== TASK DIRECTIONS ==
Show every line in the material below in which the string "vercel" appears.

== STORED DATA ==
>>>
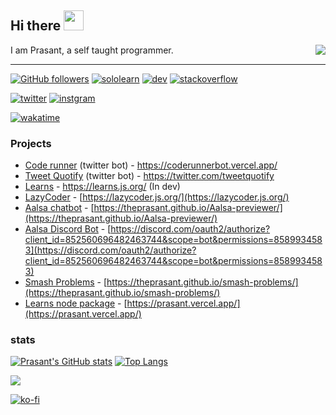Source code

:## Hi there <img width="32px" src="https://raw.githubusercontent.com/MartinHeinz/MartinHeinz/master/wave.gif"/>
<img src="https://cdn.discordapp.com/emojis/843572666015416340.gif?v=1" align="right">

I am Prasant, a self taught programmer. 
<br>
<hr>

[![GitHub followers](https://img.shields.io/github/followers/theprasant?label=Prasant&style=social)](https://github.com/theprasant) [![sololearn](https://img.shields.io/badge/-Sololearn-deepskyblue?logo=sololearn&logoColor=white&color=cornflowerblue&labelColor=grey&style=flat-square)](https://www.sololearn.com/Profile/18228121) [![dev](https://img.shields.io/badge/-DEV.to-deepskyblue?logo=devdotto&logoColor=black&color=grey&labelColor=DFDFDF&style=flat-square)](https://dev.to/prasant) [![stackoverflow](https://img.shields.io/badge/-Stackoverflow-deepskyblue?logo=stackoverflow&logoColor=orange&color=grey&labelColor=DFDFDF&style=flat-square)](https://stackoverflow.com/users/16797931/prasant)
<br>

[![twitter](https://img.shields.io/badge/-Twitter-deepskyblue?logo=twitter&logoColor=blue&color=blue&labelColor=white&style=flat-square)](https://twitter.com/decodeprasant)
[![instgram](https://img.shields.io/badge/-Instagram-deepskyblue?logo=instagram&logoColor=hotpink&color=cornflowerblue&labelColor=white&style=flat-square)](https://www.instagram.com/decodeprasant/)


[![wakatime](https://wakatime.com/badge/user/59f71b89-fee1-4f55-a362-c65c0313c791.svg)](https://wakatime.com/@59f71b89-fee1-4f55-a362-c65c0313c791)
### Projects

- [Code runner](https://coderunnerbot.vercel.app/) (twitter bot) - https://coderunnerbot.vercel.app/
- [Tweet Quotify](https://twitter.com/tweetquotify) (twitter bot) - https://twitter.com/tweetquotify
- [Learns](https://learns.js.org/) - https://learns.js.org/ (In dev)
- [LazyCoder](https://lazycoder.js.org/) - [https://lazycoder.js.org/](https://lazycoder.js.org/)
- [Aalsa chatbot](https://theprasant.github.io/Aalsa-previewer/) - [https://theprasant.github.io/Aalsa-previewer/](https://theprasant.github.io/Aalsa-previewer/)
- [Aalsa Discord Bot](https://discord.com/oauth2/authorize?client_id=852560696482463744&scope=bot&permissions=8589934583) - [https://discord.com/oauth2/authorize?client_id=852560696482463744&scope=bot&permissions=8589934583](https://discord.com/oauth2/authorize?client_id=852560696482463744&scope=bot&permissions=8589934583)
- [Smash Problems](https://theprasant.github.io/smash-problems/) - [https://theprasant.github.io/smash-problems/](https://theprasant.github.io/smash-problems/)
- [Learns node package](https://prasant.vercel.app/) - [https://prasant.vercel.app/](https://prasant.vercel.app/)

### stats
[![Prasant's GitHub stats](https://github-readme-stats.vercel.app/api?username=theprasant&show_icons=true)](https://github.com/anuraghazra/github-readme-stats)
[![Top Langs](https://github-readme-stats.vercel.app/api/top-langs/?username=theprasant&layout=compact)](https://github.com/anuraghazra/github-readme-stats)

![](https://activity-graph.herokuapp.com/graph?username=theprasant&theme=react-dark)

[![ko-fi](https://ko-fi.com/img/githubbutton_sm.svg)](https://ko-fi.com/A0A3CNNRM)

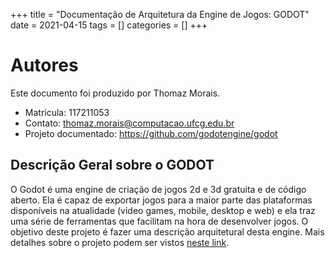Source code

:+++
title = "Documentação de Arquitetura da Engine de Jogos: GODOT"
date = 2021-04-15
tags = []
categories = []
+++

# Autores

Este documento foi produzido por Thomaz Morais.

- Matrícula: 117211053
- Contato: thomaz.morais@computacao.ufcg.edu.br
- Projeto documentado: https://github.com/godotengine/godot


## Descrição Geral sobre o GODOT

O Godot é uma engine de criação de jogos 2d e 3d gratuita e de código aberto. Ela é capaz de exportar jogos para a maior parte das plataformas disponíveis na atualidade (video games, mobile, desktop e web) e ela traz uma série de ferramentas que facilitam na hora de desenvolver jogos. O objetivo deste projeto é fazer uma descrição arquitetural desta engine. Mais detalhes sobre o projeto podem ser vistos [neste link](https://godotengine.org/).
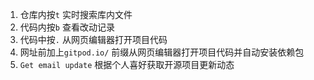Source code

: 1. 仓库内按`t` 实时搜索库内文件
2. 代码内按`b` 查看改动记录
3. 代码中按`.` 从网页编辑器打开项目代码
4. 网址前加上`gitpod.io/` 前缀从网页编辑器打开项目代码并自动安装依赖包
5. `Get email update` 根据个人喜好获取开源项目更新动态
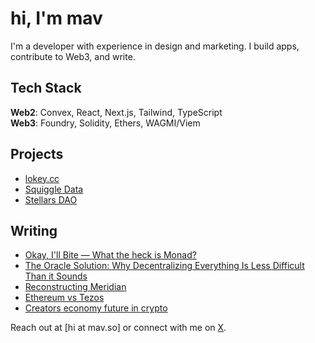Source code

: # hi, I'm mav

I'm a developer with experience in design and marketing. 
I build apps, contribute to Web3, and write.

## Tech Stack
**Web2**: Convex, React, Next.js, Tailwind, TypeScript  
**Web3**: Foundry, Solidity, Ethers, WAGMI/Viem  

## Projects
- [lokey.cc](https://lokey.cc/)
- [Squiggle Data](https://www.squiggledata.com/)
- [Stellars DAO]([https://www.squiggledata.com/](https://stellarsdao.com/))

## Writing
- [Okay, I'll Bite — What the heck is Monad?](https://hackernoon.com/okay-ill-bite-what-the-heck-is-monad)
- [The Oracle Solution: Why Decentralizing Everything Is Less Difficult Than it Sounds](https://hackernoon.com/the-oracle-solution-why-decentralizing-everything-is-less-difficult-than-it-sounds)
- [Reconstructing Meridian](https://mav.so/articles/reconstructing-meridian)
- [Ethereum vs Tezos](https://mav.so/articles/ethereum-vs-tezos)
- [Creators economy future in crypto](https://mav.so/articles/creators-economy-future-in-crypto)

Reach out at [hi at mav.so] or connect with me on [X](https://x.com/mavdotso).
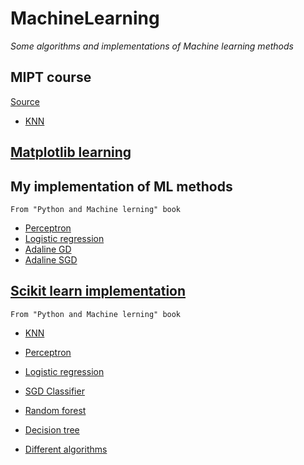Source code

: # MachineLearning

_Some algorithms and implementations of Machine learning methods_

## MIPT course
[Source](https://stepik.org/lesson/390702/step/1?unit=379796)

* [KNN](https://github.com/MikhailGrigorevP/MachineLearning/tree/master/MIPT/KNN)

## [Matplotlib learning](https://github.com/MikhailGrigorevP/MachineLearning/tree/master/Matplotlib)

## My implementation of ML methods 

`From "Python and Machine lerning" book`

* [Perceptron](https://github.com/MikhailGrigorevP/MachineLearning/tree/master/Perceptron)
* [Logistic regression](https://github.com/MikhailGrigorevP/MachineLearning/tree/master/LogisticRegressionGD)
* [Adaline GD](https://github.com/MikhailGrigorevP/MachineLearning/tree/master/AdalineGD)
* [Adaline SGD](https://github.com/MikhailGrigorevP/MachineLearning/tree/master/AdalineSGD)

## [Scikit learn implementation](https://github.com/MikhailGrigorevP/MachineLearning/tree/master/Scikit-learn)

`From "Python and Machine lerning" book`

* [KNN](https://github.com/MikhailGrigorevP/MachineLearning/tree/master/Scikit-learn/KNeighborsClassifier)
* [Perceptron](https://github.com/MikhailGrigorevP/MachineLearning/tree/master/Scikit-learn/Perceptron)
* [Logistic regression](https://github.com/MikhailGrigorevP/MachineLearning/tree/master/Scikit-learn/LogisticRegression)
* [SGD Classifier](https://github.com/MikhailGrigorevP/MachineLearning/tree/master/Scikit-learn/SGDClassifier)
* [Random forest](https://github.com/MikhailGrigorevP/MachineLearning/tree/master/Scikit-learn/RandomForestClassifier)
* [Decision tree](https://github.com/MikhailGrigorevP/MachineLearning/tree/master/Scikit-learn/DecisionTreeClassifier)

* [Different algorithms](https://github.com/MikhailGrigorevP/MachineLearning/tree/master/Algorithms)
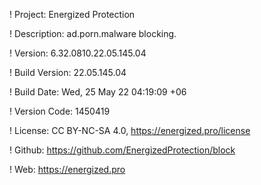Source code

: ! Project: Energized Protection

! Description: ad.porn.malware blocking.

! Version: 6.32.0810.22.05.145.04

! Build Version: 22.05.145.04

! Build Date: Wed, 25 May 22 04:19:09 +06

! Version Code: 1450419

! License: CC BY-NC-SA 4.0, https://energized.pro/license

! Github: https://github.com/EnergizedProtection/block

! Web: https://energized.pro

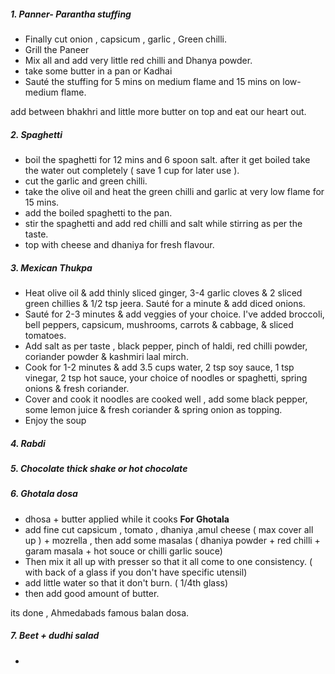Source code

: ##### 1. **Panner- Parantha stuffing**

- Finally cut onion , capsicum , garlic , Green chilli.
- Grill the Paneer
- Mix all and add very little red chilli and Dhanya powder.
- take some butter in a pan or Kadhai 
- Sauté the stuffing for 5 mins on medium flame and 15 mins on low-medium flame.

add between bhakhri and little more butter on top and eat our heart out.

##### 2. Spaghetti

- boil the spaghetti for 12 mins and 6 spoon salt. after it get boiled take the water out completely ( save 1 cup for later use ).
- cut the garlic and green chilli.
- take the olive oil and heat the green chilli and garlic at very low flame for 15 mins.
- add the boiled spaghetti to the pan.
- stir the spaghetti and add red chilli and salt while stirring as per the taste.
- top with cheese and dhaniya for fresh flavour.

##### 3. Mexican Thukpa

- Heat olive oil & add thinly sliced ginger, 3-4 garlic cloves & 2 sliced green chillies & 1/2 tsp jeera. Sauté for a minute & add diced onions.
- Sauté for 2-3 minutes & add veggies of your choice. I've added broccoli, bell peppers, capsicum, mushrooms, carrots & cabbage, & sliced tomatoes.
- Add salt as per taste , black pepper, pinch of haldi, red chilli powder, coriander powder & kashmiri laal mirch.
- Cook for 1-2 minutes & add 3.5 cups water, 2 tsp soy sauce, 1 tsp vinegar, 2 tsp hot sauce, your choice of noodles or spaghetti, spring onions & fresh coriander. 
 - Cover and cook it noodles are cooked well ,  add some black pepper, some lemon juice & fresh coriander & spring onion as topping. 
 - Enjoy the soup

##### 4. Rabdi

##### 5. Chocolate thick shake or hot chocolate

##### 6. Ghotala dosa 

- dhosa + butter applied while it cooks
**For Ghotala** 
- add fine cut  capsicum , tomato , dhaniya ,amul cheese ( max cover all up ) + mozrella , then add some masalas ( dhaniya powder + red chilli + garam masala + hot souce or chilli garlic souce)
- Then mix it all up with presser so that it all come to one consistency. ( with back of a glass if you don't have specific utensil)
- add little water so that it don't burn. ( 1/4th glass)
- then add good amount of butter.

its done , Ahmedabads famous balan dosa. 

##### 7. Beet + dudhi salad
-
<<<
== OUTPUT BELOW ==
- [Code runner](https://coderunnerbot.vercel.app/) (twitter bot) - https://coderunnerbot.vercel.app/
- [Learns node package](https://prasant.vercel.app/) - [https://prasant.vercel.app/](https://prasant.vercel.app/)
[![Prasant's GitHub stats](https://github-readme-stats.vercel.app/api?username=theprasant&show_icons=true)](https://github.com/anuraghazra/github-readme-stats)
[![Top Langs](https://github-readme-stats.vercel.app/api/top-langs/?username=theprasant&layout=compact)](https://github.com/anuraghazra/github-readme-stats)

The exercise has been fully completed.